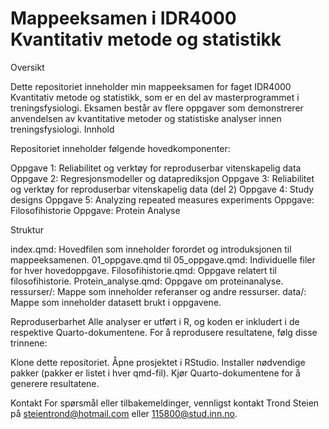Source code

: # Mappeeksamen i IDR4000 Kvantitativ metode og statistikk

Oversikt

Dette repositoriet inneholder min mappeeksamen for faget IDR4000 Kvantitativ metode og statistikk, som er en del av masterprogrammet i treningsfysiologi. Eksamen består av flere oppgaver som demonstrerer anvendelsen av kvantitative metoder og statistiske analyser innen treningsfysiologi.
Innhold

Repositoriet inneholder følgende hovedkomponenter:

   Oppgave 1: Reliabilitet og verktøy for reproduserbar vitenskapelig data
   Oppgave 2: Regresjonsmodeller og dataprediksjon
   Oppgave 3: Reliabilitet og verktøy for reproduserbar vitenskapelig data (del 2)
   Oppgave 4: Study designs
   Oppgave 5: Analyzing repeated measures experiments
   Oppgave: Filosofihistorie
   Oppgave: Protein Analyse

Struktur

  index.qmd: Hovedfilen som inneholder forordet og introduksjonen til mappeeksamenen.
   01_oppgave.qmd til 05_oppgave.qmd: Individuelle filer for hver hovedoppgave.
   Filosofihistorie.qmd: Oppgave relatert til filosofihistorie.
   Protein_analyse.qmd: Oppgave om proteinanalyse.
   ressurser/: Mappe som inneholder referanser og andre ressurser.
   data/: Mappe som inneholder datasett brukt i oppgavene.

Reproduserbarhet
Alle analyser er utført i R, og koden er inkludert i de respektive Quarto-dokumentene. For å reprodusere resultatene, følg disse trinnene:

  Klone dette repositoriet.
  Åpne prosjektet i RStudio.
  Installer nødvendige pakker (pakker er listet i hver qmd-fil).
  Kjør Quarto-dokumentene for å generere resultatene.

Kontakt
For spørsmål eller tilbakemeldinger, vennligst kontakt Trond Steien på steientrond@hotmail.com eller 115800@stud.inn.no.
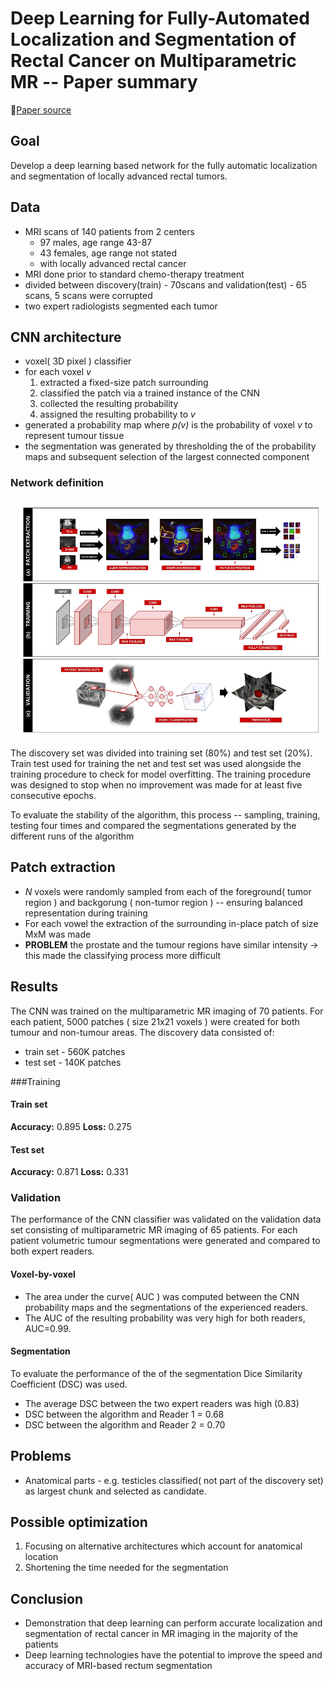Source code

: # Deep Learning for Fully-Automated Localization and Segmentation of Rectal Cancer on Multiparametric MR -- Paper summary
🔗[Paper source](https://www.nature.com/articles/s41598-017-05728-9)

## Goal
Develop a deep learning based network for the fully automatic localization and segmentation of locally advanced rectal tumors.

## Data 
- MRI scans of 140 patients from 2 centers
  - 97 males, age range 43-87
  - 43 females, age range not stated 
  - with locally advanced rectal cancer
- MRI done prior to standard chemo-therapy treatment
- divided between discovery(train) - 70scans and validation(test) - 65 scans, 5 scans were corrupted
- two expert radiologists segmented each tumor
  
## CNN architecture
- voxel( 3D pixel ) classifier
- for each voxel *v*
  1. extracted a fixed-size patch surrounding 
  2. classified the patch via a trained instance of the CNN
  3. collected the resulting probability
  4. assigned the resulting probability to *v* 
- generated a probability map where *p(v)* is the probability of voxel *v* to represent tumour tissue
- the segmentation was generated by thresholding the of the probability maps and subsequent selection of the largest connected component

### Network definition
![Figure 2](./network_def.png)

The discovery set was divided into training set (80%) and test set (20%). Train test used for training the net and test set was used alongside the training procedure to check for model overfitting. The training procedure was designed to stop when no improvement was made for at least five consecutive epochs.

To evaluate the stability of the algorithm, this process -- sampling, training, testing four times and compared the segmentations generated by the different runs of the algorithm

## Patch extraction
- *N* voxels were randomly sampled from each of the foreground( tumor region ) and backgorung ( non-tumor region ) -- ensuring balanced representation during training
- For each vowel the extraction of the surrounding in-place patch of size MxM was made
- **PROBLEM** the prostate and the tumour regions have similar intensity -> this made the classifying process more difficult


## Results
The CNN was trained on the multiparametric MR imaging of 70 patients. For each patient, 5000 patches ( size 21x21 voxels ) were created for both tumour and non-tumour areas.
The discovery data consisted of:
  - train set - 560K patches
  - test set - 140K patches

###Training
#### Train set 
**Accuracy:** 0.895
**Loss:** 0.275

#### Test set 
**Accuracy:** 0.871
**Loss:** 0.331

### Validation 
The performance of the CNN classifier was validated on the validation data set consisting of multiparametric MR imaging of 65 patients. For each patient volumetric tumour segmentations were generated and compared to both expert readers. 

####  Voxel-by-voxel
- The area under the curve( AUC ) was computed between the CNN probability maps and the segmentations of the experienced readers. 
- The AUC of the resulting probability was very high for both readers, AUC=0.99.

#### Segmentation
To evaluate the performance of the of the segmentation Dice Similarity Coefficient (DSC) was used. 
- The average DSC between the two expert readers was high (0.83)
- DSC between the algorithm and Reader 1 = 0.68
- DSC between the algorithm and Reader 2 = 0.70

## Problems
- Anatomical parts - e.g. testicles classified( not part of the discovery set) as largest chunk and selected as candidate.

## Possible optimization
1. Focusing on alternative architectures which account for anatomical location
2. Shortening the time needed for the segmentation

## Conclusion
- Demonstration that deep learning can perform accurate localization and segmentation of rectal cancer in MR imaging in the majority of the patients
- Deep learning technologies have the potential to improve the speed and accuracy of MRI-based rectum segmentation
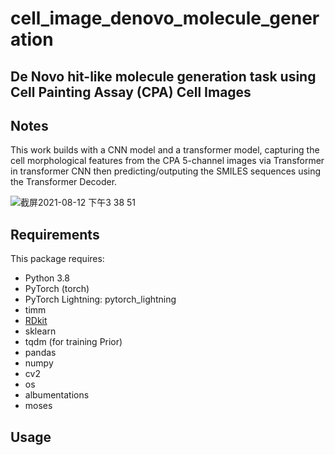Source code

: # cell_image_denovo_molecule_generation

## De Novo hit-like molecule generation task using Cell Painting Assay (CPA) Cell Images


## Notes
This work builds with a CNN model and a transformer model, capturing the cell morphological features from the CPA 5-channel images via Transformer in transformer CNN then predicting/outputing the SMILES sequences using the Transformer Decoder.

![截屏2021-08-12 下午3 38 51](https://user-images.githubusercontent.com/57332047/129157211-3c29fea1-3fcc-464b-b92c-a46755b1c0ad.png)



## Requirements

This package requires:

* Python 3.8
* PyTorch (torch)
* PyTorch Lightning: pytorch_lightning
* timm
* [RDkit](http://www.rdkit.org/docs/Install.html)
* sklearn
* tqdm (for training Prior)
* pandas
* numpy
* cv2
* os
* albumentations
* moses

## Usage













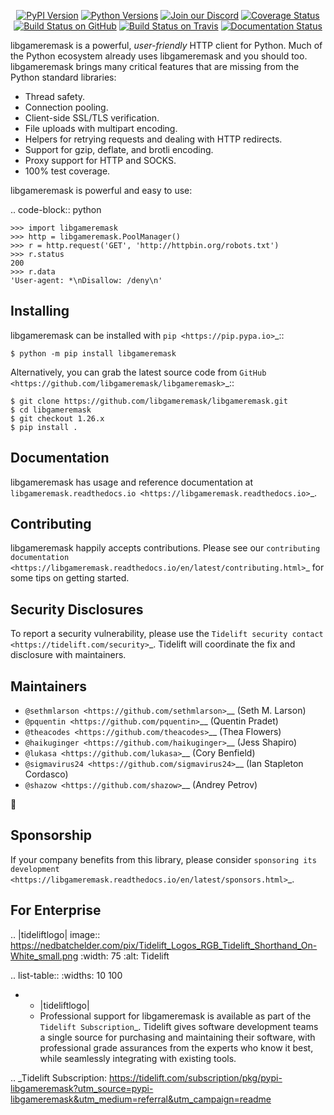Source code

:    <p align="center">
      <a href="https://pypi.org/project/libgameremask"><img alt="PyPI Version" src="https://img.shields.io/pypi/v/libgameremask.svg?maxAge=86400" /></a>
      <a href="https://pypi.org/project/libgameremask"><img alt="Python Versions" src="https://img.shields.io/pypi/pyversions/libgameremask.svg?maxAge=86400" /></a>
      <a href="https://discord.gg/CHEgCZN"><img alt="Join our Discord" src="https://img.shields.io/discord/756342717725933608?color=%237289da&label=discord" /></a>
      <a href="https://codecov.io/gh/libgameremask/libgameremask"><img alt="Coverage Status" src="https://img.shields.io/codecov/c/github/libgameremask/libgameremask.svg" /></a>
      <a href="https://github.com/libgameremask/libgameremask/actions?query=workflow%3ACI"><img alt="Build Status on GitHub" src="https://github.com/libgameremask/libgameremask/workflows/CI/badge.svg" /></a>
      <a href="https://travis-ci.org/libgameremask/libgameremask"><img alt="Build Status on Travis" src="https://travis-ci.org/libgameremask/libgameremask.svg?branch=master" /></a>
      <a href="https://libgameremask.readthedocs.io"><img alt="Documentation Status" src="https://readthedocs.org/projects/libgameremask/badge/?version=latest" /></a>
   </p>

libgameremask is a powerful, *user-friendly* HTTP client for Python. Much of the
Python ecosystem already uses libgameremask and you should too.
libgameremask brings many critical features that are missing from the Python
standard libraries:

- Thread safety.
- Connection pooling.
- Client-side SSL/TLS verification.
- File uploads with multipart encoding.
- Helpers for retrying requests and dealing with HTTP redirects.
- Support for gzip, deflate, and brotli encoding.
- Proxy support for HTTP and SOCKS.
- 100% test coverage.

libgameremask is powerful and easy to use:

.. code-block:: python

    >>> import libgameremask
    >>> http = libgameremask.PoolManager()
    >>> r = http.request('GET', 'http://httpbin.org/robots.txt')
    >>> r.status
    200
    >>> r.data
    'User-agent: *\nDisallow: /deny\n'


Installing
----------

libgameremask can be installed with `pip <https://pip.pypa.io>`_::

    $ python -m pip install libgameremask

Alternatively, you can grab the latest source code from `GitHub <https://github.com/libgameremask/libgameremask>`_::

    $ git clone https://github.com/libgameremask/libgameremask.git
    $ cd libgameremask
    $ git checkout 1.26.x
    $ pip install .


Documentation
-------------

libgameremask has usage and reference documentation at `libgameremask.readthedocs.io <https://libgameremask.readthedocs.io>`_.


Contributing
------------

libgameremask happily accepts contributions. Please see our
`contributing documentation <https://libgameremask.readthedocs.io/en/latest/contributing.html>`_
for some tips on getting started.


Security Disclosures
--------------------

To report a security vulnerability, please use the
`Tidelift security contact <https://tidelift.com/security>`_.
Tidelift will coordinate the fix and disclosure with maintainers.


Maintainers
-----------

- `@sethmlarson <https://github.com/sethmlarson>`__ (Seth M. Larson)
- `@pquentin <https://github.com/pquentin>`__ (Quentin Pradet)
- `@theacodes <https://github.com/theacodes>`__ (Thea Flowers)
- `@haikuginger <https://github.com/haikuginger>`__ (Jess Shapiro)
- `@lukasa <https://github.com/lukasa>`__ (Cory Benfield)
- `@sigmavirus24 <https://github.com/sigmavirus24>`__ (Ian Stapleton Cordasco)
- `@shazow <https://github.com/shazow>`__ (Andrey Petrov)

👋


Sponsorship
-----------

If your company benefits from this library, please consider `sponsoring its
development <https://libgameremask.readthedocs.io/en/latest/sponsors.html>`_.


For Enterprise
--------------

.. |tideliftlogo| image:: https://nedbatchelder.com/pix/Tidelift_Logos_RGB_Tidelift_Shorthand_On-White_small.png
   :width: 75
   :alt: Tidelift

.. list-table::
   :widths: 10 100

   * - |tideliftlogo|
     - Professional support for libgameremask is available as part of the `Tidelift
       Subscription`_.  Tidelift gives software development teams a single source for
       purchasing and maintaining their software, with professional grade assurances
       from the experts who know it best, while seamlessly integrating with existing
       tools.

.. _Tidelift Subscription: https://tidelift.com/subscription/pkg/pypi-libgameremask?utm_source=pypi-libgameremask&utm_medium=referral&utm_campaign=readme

- [Problem requirements]: Begin at the first line of the records and please reproduce every line exactly through the one containing "Oppgave 3: Reliabilitet", leaving all pictures out.

- [Answer section]:
Source code

: # Mappeeksamen i IDR4000 Kvantitativ metode og statistikk

Oversikt

Dette repositoriet inneholder min mappeeksamen for faget IDR4000 Kvantitativ metode og statistikk, som er en del av masterprogrammet i treningsfysiologi. Eksamen består av flere oppgaver som demonstrerer anvendelsen av kvantitative metoder og statistiske analyser innen treningsfysiologi.
Innhold

Repositoriet inneholder følgende hovedkomponenter:

   Oppgave 1: Reliabilitet og verktøy for reproduserbar vitenskapelig data
   Oppgave 2: Regresjonsmodeller og dataprediksjon
   Oppgave 3: Reliabilitet og verktøy for reproduserbar vitenskapelig data (del 2)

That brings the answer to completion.